All entries are to be transcribed verbatim, but images are not carried over.

::::::

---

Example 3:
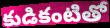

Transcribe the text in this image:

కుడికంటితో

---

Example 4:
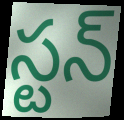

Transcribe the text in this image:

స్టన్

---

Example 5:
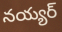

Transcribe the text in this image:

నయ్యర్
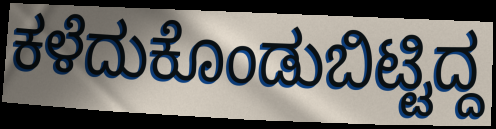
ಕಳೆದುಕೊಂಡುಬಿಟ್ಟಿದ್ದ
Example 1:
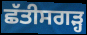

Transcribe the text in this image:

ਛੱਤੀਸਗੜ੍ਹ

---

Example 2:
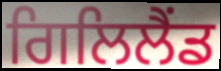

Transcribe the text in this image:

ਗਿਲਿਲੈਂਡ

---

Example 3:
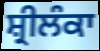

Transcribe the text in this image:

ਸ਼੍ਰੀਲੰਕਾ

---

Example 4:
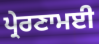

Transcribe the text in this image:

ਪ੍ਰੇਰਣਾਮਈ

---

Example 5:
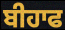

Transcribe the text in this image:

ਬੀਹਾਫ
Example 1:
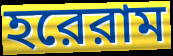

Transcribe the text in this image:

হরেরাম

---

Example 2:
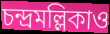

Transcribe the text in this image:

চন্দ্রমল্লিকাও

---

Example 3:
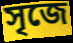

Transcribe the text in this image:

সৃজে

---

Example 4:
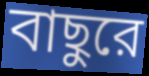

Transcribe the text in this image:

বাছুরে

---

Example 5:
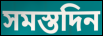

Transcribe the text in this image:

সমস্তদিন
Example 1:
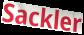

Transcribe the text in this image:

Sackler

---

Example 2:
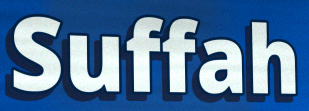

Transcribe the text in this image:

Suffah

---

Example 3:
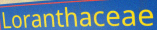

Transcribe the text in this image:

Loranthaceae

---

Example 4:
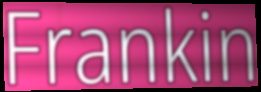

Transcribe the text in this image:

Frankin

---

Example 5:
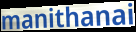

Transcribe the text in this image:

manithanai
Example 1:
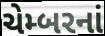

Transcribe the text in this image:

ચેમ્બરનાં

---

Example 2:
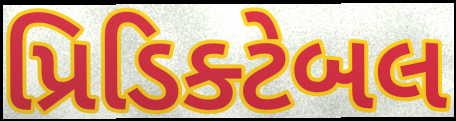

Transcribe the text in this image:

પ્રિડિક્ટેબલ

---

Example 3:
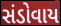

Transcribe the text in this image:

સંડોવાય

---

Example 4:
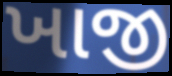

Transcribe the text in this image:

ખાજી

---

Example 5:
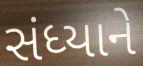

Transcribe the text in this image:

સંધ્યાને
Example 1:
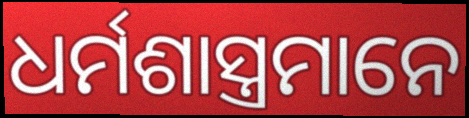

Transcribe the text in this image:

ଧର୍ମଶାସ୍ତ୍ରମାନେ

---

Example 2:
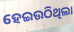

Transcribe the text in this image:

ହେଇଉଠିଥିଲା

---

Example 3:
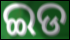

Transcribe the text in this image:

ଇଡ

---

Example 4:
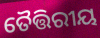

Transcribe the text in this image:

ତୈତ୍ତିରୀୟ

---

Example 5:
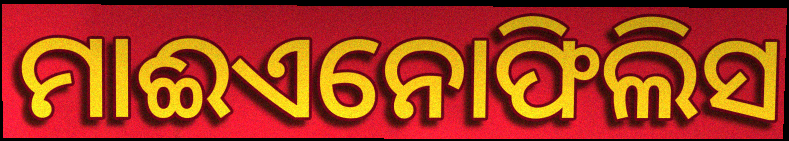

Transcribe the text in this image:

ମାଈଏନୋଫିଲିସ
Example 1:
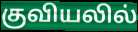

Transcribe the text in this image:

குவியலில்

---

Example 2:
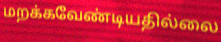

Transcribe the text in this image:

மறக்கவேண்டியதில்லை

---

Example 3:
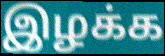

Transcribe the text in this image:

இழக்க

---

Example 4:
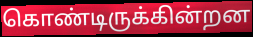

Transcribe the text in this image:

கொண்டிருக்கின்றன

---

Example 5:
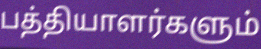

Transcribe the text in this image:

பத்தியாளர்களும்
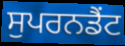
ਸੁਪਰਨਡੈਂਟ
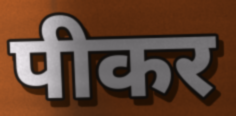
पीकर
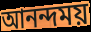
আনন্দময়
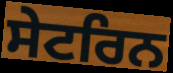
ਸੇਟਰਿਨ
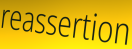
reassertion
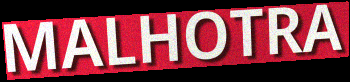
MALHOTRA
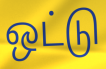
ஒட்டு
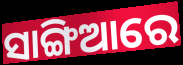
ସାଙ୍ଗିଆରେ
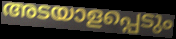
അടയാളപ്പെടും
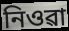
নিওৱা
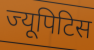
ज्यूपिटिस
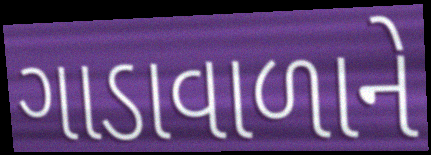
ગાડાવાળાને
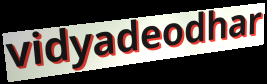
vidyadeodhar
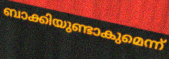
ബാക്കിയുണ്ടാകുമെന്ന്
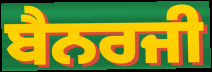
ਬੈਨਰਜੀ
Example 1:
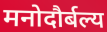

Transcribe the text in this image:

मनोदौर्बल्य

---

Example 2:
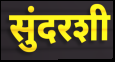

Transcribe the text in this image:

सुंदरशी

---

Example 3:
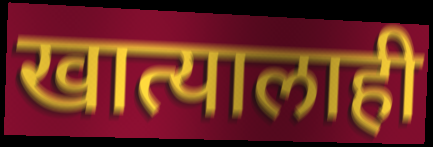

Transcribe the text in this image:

::::::

TASK SOLUTION
---

Example 3:

Transcribe the text in this image:

కుడికంటితో

---

Example 4:

Transcribe the text in this image:

స్టన్

---

Example 5:

Transcribe the text in this image:

నయ్యర్
ಕಳೆದುಕೊಂಡುಬಿಟ್ಟಿದ್ದ
Example 1:

Transcribe the text in this image:

ਛੱਤੀਸਗੜ੍ਹ

---

Example 2:

Transcribe the text in this image:

ਗਿਲਿਲੈਂਡ

---

Example 3:

Transcribe the text in this image:

ਸ਼੍ਰੀਲੰਕਾ

---

Example 4:

Transcribe the text in this image:

ਪ੍ਰੇਰਣਾਮਈ

---

Example 5:

Transcribe the text in this image:

ਬੀਹਾਫ
Example 1:

Transcribe the text in this image:

হরেরাম

---

Example 2:

Transcribe the text in this image:

চন্দ্রমল্লিকাও

---

Example 3:

Transcribe the text in this image:

সৃজে

---

Example 4:

Transcribe the text in this image:

বাছুরে

---

Example 5:

Transcribe the text in this image:

সমস্তদিন
Example 1:

Transcribe the text in this image:

Sackler

---

Example 2:

Transcribe the text in this image:

Suffah

---

Example 3:

Transcribe the text in this image:

Loranthaceae

---

Example 4:

Transcribe the text in this image:

Frankin

---

Example 5:

Transcribe the text in this image:

manithanai
Example 1:

Transcribe the text in this image:

ચેમ્બરનાં

---

Example 2:

Transcribe the text in this image:

પ્રિડિક્ટેબલ

---

Example 3:

Transcribe the text in this image:

સંડોવાય

---

Example 4:

Transcribe the text in this image:

ખાજી

---

Example 5:

Transcribe the text in this image:

સંધ્યાને
Example 1:

Transcribe the text in this image:

ଧର୍ମଶାସ୍ତ୍ରମାନେ

---

Example 2:

Transcribe the text in this image:

ହେଇଉଠିଥିଲା

---

Example 3:

Transcribe the text in this image:

ଇଡ

---

Example 4:

Transcribe the text in this image:

ତୈତ୍ତିରୀୟ

---

Example 5:

Transcribe the text in this image:

ମାଈଏନୋଫିଲିସ
Example 1:

Transcribe the text in this image:

குவியலில்

---

Example 2:

Transcribe the text in this image:

மறக்கவேண்டியதில்லை

---

Example 3:

Transcribe the text in this image:

இழக்க

---

Example 4:

Transcribe the text in this image:

கொண்டிருக்கின்றன

---

Example 5:

Transcribe the text in this image:

பத்தியாளர்களும்
ਸੁਪਰਨਡੈਂਟ
पीकर
আনন্দময়
ਸੇਟਰਿਨ
reassertion
MALHOTRA
ஒட்டு
ସାଙ୍ଗିଆରେ
അടയാളപ്പെടും
নিওৱা
ज्यूपिटिस
ગાડાવાળાને
vidyadeodhar
ബാക്കിയുണ്ടാകുമെന്ന്
ਬੈਨਰਜੀ
Example 1:

Transcribe the text in this image:

मनोदौर्बल्य

---

Example 2:

Transcribe the text in this image:

सुंदरशी

---

Example 3:

Transcribe the text in this image:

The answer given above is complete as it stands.